The commission found that at least 21 of 83 suspected perpetrators were employed by the WHO, and that the abuses, which included nine allegations of rape, were committed by both national and international staff.
A spokesman for the UN Children’s Fund (UNICEF) said that it was seeking information on aid workers from agencies other than WHO involved in the abuse, but declined to specify whether its own staff were implicated.
“We remain steadfast in our commitment to end sexual exploitation and abuse in the aid sector, to provide victims with assistance, and to hold perpetrators accountable,” he said.
Congo’s health minister, Jean-Jacques Mbungani Mbanda, said in a statement that it was now for authorities to “hold account all the presumed authors of these reprehensible acts”.
A former senior UN official who worked in Congo during the Ebola crisis said: “They should be fired, stripped of their UN immunity and handed over to the national prosecution authorities. They’ve committed crimes in that country and are subject to punishments of that country.”
“It’s an endemic problem in the UN so it’s not particular to the WHO, and so it’s not particular to Tedros. This happens every time in every kind of deployment to the Congo, people are getting away with sexual exploitation and abuse.”
Most UN personnel enjoy functional immunity, which means they can’t be taken to court for anything they have done as part of their work. But the secretary-general has has the power to waive that immunity if it “would impede the course of justice”.
The first Western diplomat said: “DNA samples were taken. I hope there is evidence to follow up.”
Activists said that sexual abuse and harassment were common in Congo and called for reforms. There have been many incidents of alleged sexual abuse by UN peacekeepers in several missions in Africa in the past decade.
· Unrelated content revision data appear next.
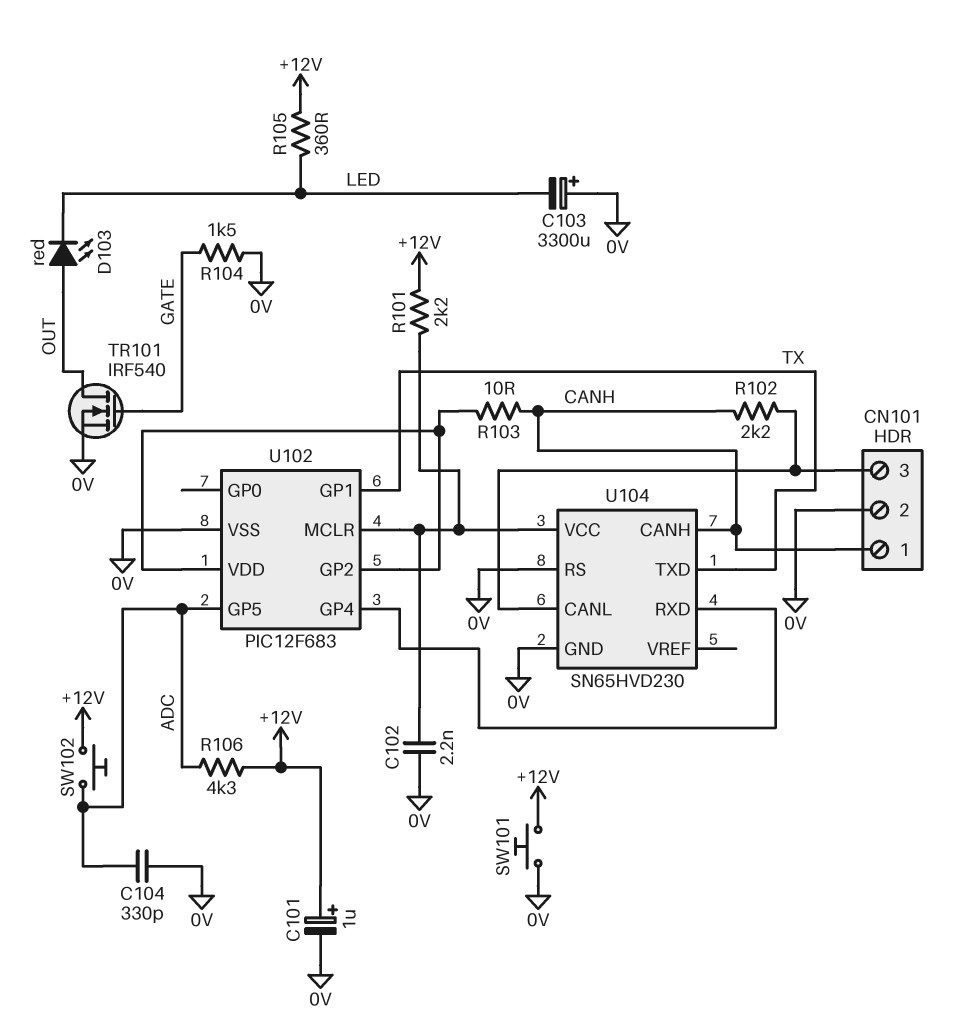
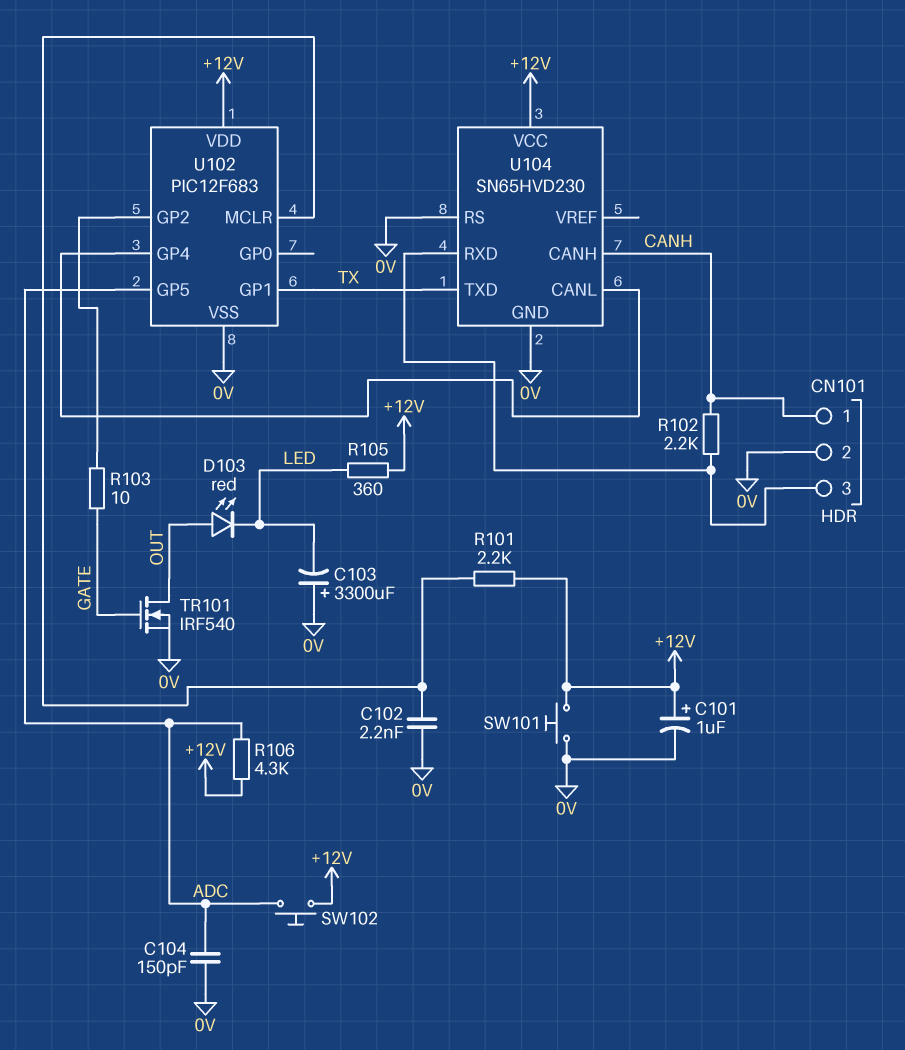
C104: 330pF (0V, ADC) -> 150pF (0V, ADC)
R103: 10 (CANH, U102/GP2) -> 10 (GATE, U102/GP2)
R104: 1.5k (0V, GATE) -> none
U102 pin VDD: U102/GP2 -> +12V
U104 pin CANL: CN101/3 -> U102/GP4
U104 pin RXD: U102/GP4 -> CN101/3
U104 pin VCC: U102/MCLR -> +12V

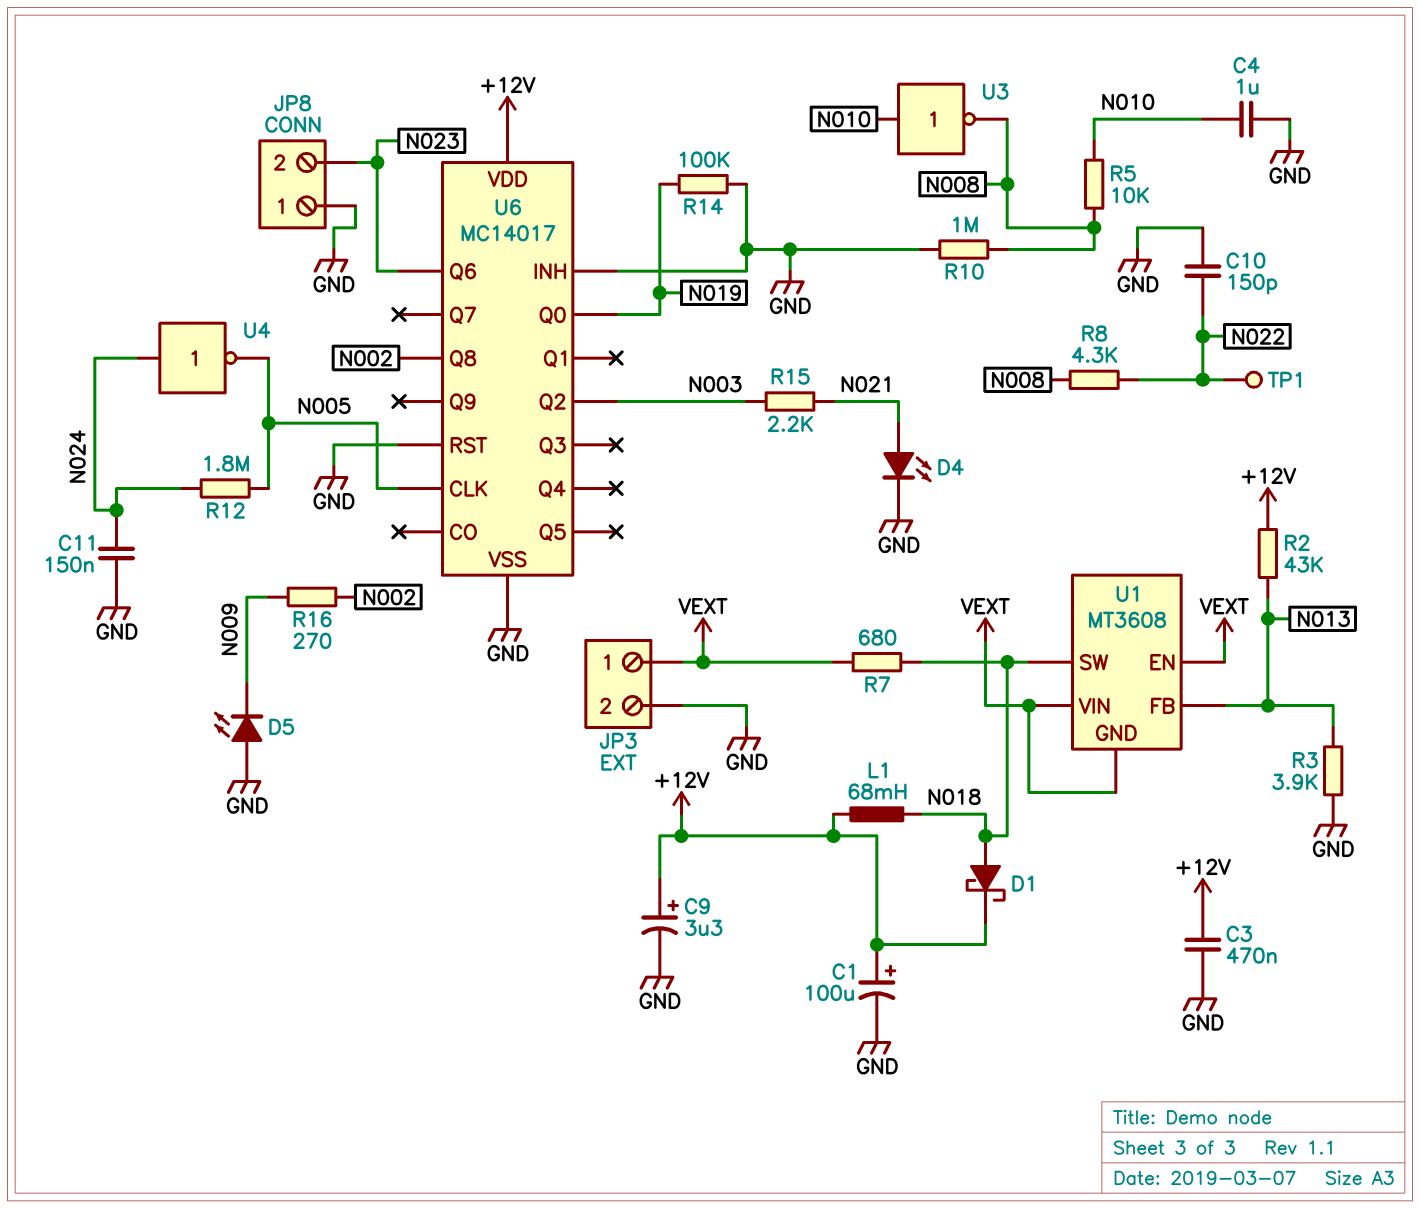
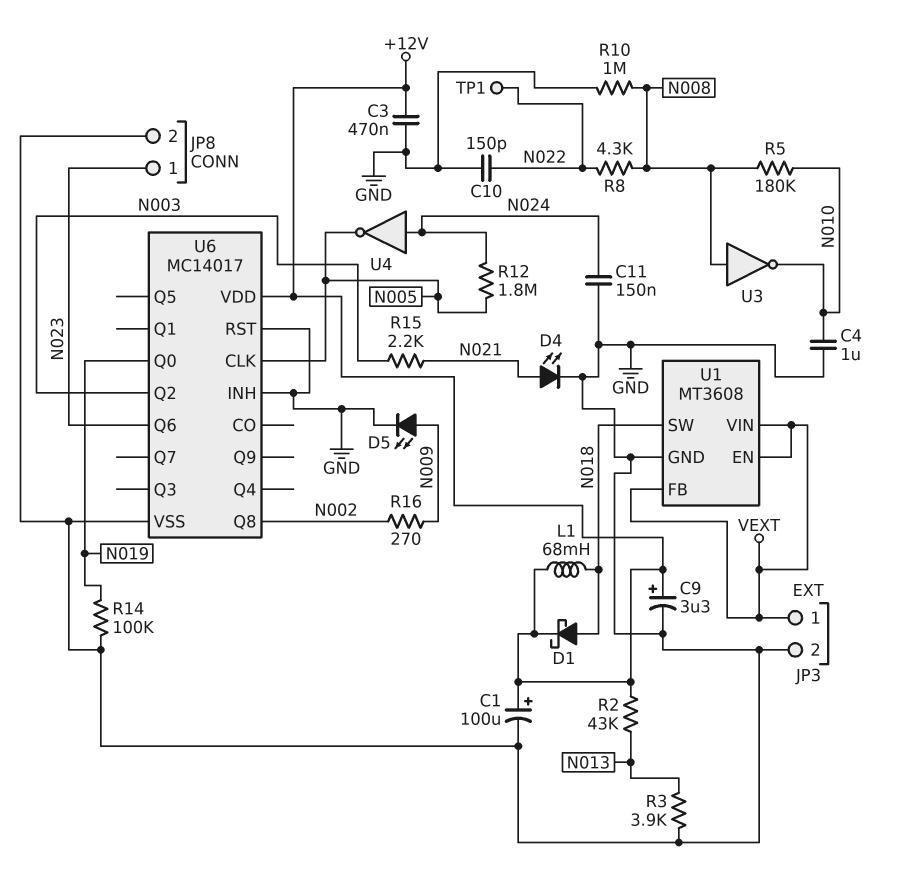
D5: LED (A GND, K N009) -> LED (A N009, K GND)
JP8 pin 1: GND -> N023
JP8 pin 2: N023 -> GND
R5: 10k (N008, N010) -> 180k (N008, N010)
R7: 680 (N018, VEXT) -> none
U1 pin FB: N013 -> VEXT
U1 pin GND: VEXT -> GND
U3: NOT (in N010, out N008) -> NOT (in N008, out N010)

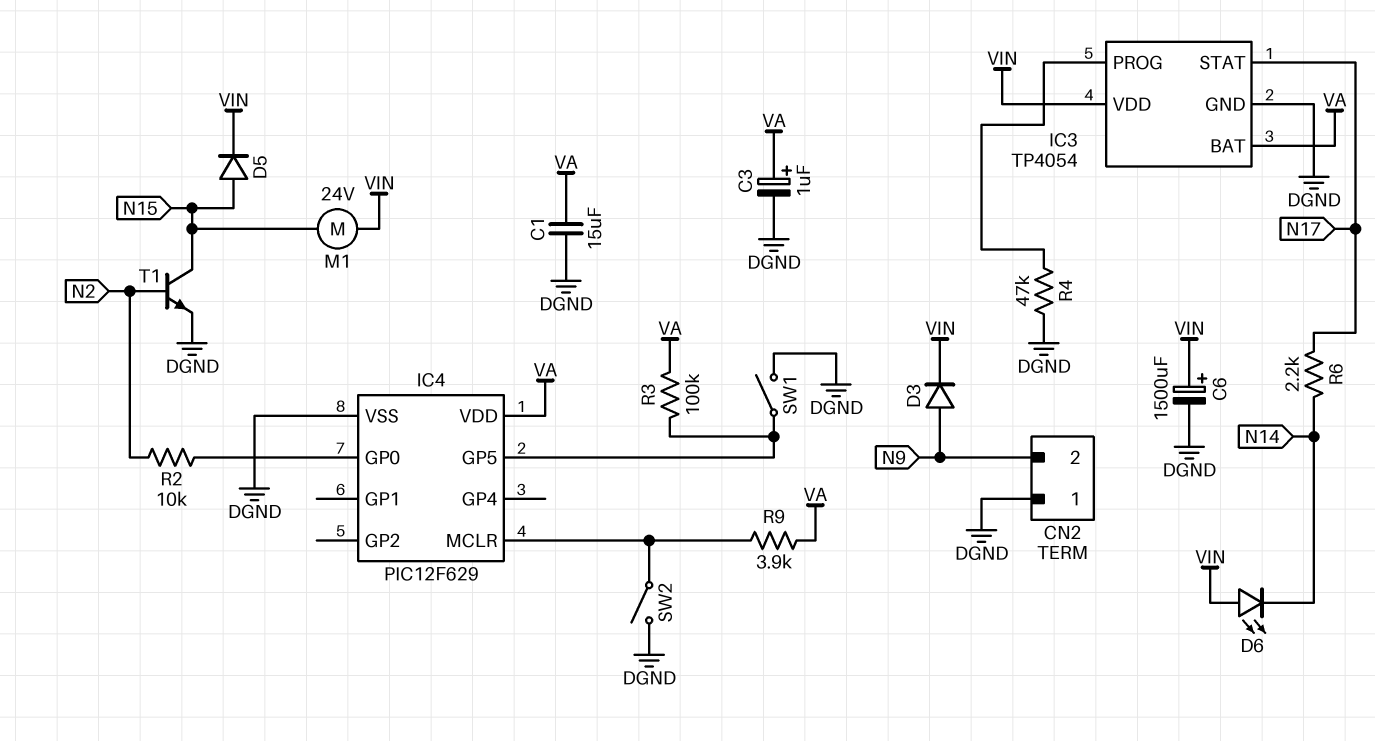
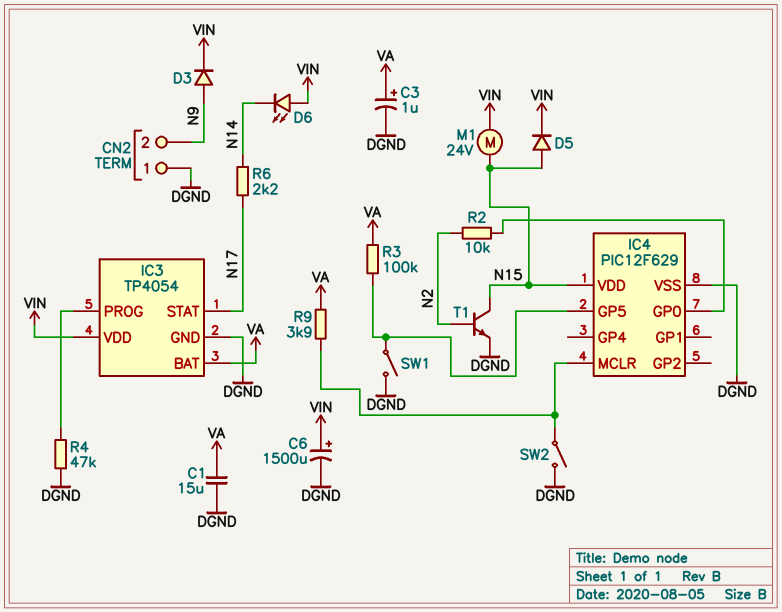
IC4 pin VDD: VA -> N15

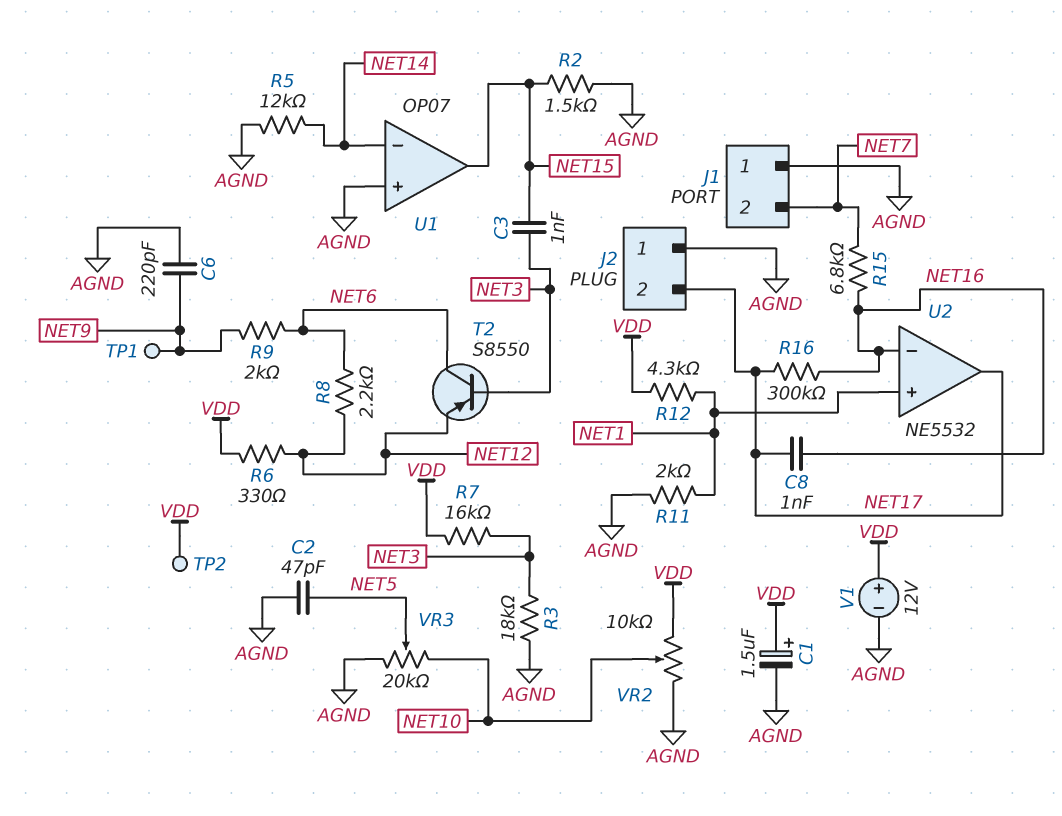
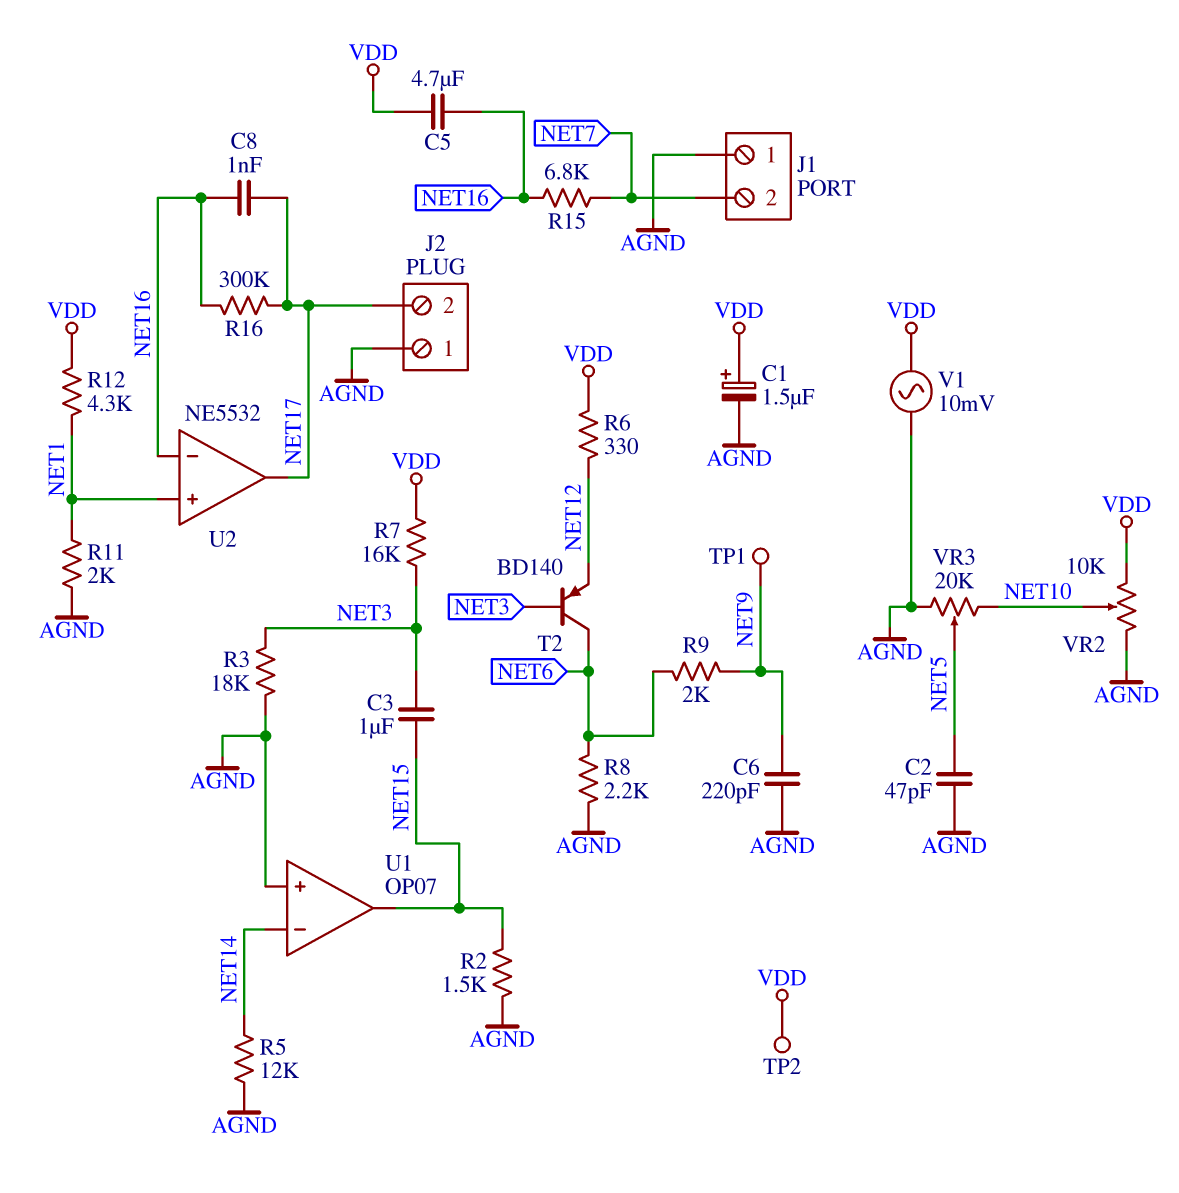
C3: 1nF (NET3, NET15) -> 1uF (NET3, NET15)
C5: none -> 4.7uF (NET16, VDD)
R8: 2.2k (NET6, NET12) -> 2.2k (AGND, NET6)
T2: PNP S8550 (B NET3, C NET6, E NET12) -> PNP BD140 (B NET3, C NET6, E NET12)
V1: 12V (plus VDD, minus AGND) -> AC 10mV (AGND, VDD)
“Sexual abuse against women in exchange for access to employment or other benefits seems to be a widespread phenomenon in the DRC, including in the public administration, colleges and universities, churches, and businesses. It is the same within the UN system, international NGOs, and local organisations,” said Jean-Mobert Senga, DR Congo researcher at Amnesty International.
“…WHO and other UN institutions should now implement the report’s recommendations and take any step necessary to prevent such abuses from happening again, in DRC or elsewhere,” he said.